The goal is to process a xml file which is originally :
<?xml version="1.0" encoding="utf-8"?>
<model name="cluster">
    <data>
        <datum name="name1"  set="no" get="yes" priority="yes" type="integer" description="desc. for name 1"/>
        <datum name="name2"  set="no" get="yes" priority="yes" type="integer" description="desc. for name 2"/>
        <datum name="name3"  set="no" get="yes"                type="integer" description="desc. for name 3"/>
        <datum name="name4"  set="no" get="yes"                type="integer" description="desc. for name 4"/>
        <datum name="name5"  set="no" get="yes" priority="yes" type="integer" description="desc. for name 5"/>
        <datum name="name6"  set="no" get="yes" priority="yes" type="string"  description="desc. for name 6"/>
</data>
to check the presence and fill missing priority attributes. For this, I've used elementTree as below :
def validate_file(filename):
    tree = ET.parse(filename)
    root=tree.getroot()
    for x in root.findall('data'):
        datum= x.find('datum')
        name= datum.get('name')
    for name in root.iter('datum'):
        priority = name.get('priority')        
        if not priority :
            name.set('priority', 'yes')            

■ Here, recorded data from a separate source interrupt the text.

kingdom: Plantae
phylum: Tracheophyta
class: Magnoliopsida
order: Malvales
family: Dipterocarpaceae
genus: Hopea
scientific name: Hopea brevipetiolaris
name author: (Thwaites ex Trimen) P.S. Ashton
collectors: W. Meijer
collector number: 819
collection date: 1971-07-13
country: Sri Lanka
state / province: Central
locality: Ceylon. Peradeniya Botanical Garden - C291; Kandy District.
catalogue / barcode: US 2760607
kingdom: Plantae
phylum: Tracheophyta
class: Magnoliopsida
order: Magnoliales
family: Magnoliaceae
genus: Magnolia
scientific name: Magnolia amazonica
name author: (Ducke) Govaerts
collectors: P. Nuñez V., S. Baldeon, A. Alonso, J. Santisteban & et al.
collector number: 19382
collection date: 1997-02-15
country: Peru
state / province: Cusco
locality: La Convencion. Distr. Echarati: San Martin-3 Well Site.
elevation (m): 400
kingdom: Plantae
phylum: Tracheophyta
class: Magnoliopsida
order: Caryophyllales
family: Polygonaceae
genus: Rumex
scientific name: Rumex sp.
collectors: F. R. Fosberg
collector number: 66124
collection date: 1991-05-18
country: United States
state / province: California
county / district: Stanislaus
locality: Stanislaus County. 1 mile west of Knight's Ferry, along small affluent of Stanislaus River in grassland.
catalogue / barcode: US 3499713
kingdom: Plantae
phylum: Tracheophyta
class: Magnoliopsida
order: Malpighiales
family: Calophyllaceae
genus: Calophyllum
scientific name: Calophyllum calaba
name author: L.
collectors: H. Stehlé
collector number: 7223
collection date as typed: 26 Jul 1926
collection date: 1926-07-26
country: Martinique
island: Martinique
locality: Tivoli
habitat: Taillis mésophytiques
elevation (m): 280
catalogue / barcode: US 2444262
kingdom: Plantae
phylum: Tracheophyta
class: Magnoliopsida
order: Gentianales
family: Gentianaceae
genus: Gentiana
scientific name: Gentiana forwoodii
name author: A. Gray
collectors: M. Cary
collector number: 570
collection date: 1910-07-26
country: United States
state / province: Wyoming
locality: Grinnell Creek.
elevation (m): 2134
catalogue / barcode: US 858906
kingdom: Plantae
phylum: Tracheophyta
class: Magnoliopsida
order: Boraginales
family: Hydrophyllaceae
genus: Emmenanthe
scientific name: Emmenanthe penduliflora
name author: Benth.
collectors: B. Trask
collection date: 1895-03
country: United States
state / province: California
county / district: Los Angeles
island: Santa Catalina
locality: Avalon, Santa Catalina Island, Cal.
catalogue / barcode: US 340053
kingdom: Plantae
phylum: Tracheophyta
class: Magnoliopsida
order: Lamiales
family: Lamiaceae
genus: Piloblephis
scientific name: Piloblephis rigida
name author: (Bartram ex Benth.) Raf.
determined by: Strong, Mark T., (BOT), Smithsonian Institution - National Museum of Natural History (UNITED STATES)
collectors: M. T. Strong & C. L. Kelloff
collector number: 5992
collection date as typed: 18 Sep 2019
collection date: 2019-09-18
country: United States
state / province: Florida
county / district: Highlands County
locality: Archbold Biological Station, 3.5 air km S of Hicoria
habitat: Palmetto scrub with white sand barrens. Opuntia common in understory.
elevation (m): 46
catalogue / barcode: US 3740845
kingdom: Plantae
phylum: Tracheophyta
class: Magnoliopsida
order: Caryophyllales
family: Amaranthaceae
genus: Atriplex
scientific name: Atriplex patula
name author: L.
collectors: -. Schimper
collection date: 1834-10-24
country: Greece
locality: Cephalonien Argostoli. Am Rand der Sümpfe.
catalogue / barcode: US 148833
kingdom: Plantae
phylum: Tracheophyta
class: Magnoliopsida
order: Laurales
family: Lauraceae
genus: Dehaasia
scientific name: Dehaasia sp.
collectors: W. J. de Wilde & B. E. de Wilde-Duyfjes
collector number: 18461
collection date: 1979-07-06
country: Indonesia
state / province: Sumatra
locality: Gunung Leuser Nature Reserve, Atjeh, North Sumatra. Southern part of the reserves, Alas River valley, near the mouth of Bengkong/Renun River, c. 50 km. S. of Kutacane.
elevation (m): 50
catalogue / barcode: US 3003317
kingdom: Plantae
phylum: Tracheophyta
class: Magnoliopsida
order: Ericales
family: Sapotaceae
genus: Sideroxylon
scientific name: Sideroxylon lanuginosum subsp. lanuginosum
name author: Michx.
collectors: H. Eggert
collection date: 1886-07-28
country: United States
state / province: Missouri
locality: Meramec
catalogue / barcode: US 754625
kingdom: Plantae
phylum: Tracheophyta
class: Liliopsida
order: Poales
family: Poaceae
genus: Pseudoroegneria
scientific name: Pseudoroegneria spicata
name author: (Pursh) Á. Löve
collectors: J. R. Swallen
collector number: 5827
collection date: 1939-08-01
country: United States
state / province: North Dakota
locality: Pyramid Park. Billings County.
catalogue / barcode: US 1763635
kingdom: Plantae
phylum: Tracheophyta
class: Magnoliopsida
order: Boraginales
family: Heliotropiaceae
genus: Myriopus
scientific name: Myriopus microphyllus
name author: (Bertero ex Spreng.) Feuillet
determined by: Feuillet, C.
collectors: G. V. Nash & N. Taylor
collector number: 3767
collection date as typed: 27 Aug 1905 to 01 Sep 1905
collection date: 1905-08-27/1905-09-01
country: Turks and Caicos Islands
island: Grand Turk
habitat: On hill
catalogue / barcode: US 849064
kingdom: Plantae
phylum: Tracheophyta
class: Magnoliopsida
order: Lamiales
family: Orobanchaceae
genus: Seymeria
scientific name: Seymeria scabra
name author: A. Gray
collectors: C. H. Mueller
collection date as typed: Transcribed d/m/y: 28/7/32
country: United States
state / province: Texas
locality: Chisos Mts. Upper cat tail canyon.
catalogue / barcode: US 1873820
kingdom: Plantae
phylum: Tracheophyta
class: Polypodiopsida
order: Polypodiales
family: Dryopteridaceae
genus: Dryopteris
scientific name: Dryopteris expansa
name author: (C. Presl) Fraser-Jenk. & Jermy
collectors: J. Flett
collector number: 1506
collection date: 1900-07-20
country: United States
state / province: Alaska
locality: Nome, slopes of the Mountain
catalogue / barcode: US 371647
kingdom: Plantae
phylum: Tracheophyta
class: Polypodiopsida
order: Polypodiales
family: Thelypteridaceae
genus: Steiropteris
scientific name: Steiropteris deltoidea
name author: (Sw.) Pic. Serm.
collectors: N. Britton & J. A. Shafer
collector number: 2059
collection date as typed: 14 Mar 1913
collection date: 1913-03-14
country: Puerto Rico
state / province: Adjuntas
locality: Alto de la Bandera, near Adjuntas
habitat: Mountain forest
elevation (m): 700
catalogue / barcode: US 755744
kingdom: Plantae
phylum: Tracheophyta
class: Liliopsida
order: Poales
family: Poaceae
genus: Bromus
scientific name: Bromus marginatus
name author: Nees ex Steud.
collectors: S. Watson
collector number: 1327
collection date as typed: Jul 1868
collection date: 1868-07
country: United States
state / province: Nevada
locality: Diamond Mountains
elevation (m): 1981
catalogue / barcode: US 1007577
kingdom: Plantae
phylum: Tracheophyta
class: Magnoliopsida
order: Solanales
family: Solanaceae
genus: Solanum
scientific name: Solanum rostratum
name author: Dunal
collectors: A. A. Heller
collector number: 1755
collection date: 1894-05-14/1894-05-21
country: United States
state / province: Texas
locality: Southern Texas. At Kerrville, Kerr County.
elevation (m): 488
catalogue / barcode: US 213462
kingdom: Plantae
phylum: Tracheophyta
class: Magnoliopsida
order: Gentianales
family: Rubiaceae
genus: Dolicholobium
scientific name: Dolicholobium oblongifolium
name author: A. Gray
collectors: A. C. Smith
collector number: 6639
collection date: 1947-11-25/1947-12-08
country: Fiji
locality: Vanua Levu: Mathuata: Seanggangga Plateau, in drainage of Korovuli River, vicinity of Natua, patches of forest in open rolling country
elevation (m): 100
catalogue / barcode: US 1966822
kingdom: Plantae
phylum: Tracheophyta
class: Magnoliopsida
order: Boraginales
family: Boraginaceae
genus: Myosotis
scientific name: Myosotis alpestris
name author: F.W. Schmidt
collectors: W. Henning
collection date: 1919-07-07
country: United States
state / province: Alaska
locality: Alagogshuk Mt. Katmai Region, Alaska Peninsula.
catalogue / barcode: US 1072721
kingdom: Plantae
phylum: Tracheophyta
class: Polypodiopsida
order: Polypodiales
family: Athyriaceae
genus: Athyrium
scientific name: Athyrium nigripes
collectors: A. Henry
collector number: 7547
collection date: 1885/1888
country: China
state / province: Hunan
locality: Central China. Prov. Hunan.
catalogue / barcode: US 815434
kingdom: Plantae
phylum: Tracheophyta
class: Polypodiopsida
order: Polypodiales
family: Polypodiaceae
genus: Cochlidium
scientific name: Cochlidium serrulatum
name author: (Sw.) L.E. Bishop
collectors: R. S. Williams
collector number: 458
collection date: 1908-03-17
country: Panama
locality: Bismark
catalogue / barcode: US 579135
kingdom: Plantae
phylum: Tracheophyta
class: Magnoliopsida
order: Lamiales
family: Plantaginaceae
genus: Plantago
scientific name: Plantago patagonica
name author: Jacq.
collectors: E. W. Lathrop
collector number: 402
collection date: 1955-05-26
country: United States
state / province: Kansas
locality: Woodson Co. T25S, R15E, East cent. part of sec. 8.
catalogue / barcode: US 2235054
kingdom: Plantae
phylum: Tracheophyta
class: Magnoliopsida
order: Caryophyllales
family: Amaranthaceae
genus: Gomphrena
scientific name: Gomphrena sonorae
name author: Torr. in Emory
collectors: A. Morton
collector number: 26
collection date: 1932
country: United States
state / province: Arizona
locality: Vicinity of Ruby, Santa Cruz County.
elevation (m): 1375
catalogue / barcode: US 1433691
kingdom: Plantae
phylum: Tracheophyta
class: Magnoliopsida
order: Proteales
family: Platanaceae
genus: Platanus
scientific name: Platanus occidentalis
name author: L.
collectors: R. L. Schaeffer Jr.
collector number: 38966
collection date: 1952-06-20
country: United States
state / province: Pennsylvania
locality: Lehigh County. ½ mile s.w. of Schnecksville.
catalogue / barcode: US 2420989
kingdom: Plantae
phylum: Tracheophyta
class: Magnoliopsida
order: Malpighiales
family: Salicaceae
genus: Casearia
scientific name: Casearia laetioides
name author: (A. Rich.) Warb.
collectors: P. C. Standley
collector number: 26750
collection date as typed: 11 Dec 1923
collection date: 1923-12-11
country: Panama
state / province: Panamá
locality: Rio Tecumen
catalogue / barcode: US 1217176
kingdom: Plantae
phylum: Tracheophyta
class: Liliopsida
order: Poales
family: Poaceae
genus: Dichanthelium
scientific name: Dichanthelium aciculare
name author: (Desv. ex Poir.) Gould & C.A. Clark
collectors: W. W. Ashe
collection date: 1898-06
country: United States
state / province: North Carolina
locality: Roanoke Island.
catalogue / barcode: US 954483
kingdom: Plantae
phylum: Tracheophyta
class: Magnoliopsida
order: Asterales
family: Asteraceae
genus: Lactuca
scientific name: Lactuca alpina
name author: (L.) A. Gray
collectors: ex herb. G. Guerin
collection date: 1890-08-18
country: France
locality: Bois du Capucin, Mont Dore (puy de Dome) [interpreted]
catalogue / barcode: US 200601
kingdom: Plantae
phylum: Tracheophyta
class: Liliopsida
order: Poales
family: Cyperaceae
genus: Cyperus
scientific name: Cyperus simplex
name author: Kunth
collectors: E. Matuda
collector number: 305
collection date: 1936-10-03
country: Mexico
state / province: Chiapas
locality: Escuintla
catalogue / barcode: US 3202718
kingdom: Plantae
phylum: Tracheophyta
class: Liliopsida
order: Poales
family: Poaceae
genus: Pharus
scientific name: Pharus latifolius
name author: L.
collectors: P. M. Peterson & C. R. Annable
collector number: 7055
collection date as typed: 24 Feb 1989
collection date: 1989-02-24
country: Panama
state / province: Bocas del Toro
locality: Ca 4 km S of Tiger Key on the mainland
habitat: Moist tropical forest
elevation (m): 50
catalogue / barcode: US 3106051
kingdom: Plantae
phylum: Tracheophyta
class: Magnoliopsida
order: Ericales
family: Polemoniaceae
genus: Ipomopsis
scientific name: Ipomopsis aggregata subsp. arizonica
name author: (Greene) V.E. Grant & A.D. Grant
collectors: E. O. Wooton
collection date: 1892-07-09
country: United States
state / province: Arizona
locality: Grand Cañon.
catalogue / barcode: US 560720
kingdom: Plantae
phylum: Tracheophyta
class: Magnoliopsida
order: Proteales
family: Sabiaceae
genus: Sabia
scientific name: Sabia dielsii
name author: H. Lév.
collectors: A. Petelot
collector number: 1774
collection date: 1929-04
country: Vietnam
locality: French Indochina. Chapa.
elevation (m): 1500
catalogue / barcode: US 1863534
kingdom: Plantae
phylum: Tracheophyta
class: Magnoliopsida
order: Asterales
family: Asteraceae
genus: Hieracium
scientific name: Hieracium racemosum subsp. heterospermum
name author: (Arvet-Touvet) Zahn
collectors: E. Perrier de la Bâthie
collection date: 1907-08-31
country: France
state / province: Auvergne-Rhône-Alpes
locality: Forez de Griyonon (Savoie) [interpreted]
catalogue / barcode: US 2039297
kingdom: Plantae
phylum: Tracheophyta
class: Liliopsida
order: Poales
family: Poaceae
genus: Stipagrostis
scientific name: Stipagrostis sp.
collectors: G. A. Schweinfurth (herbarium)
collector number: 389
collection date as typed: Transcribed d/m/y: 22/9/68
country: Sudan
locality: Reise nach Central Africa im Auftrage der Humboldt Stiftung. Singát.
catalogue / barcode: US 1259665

    tree.write('myfile.xml')
The problem is that elementTree always sort the processed elements so the input file ends with :
<model name="cluster">
        <data>
            <datum description="desc. for name 1" get="yes" name="name1"  priority="yes" set="no"   type="integer" />
            <datum description="desc. for name 2" get="yes" name="name2"  priority="yes" set="no"   type="integer" />
            <datum description="desc. for name 3" get="yes" name="name3"  priority="yes" set="no"   type="integer" />
            <datum description="desc. for name 4" get="yes" name="name4"  priority="yes" set="no"   type="integer" />
            <datum description="desc. for name 5" get="yes" name="name5"  priority="yes" set="no"   type="integer" />
            <datum description="desc. for name 6" get="yes" name="name6"  priority="yes" set="no"   type="string" />            
    </data>
</model>
which is alphabetically ordered where the original file wasn't. Since a similar question have been posted here, I can't believe that to be able to have the same original order, one needs to modify (i.e.: patch) the elementTree source code. Finally, if ElementTree can't do this : is there a workaround to keep the same order as it's easier for humans to read it?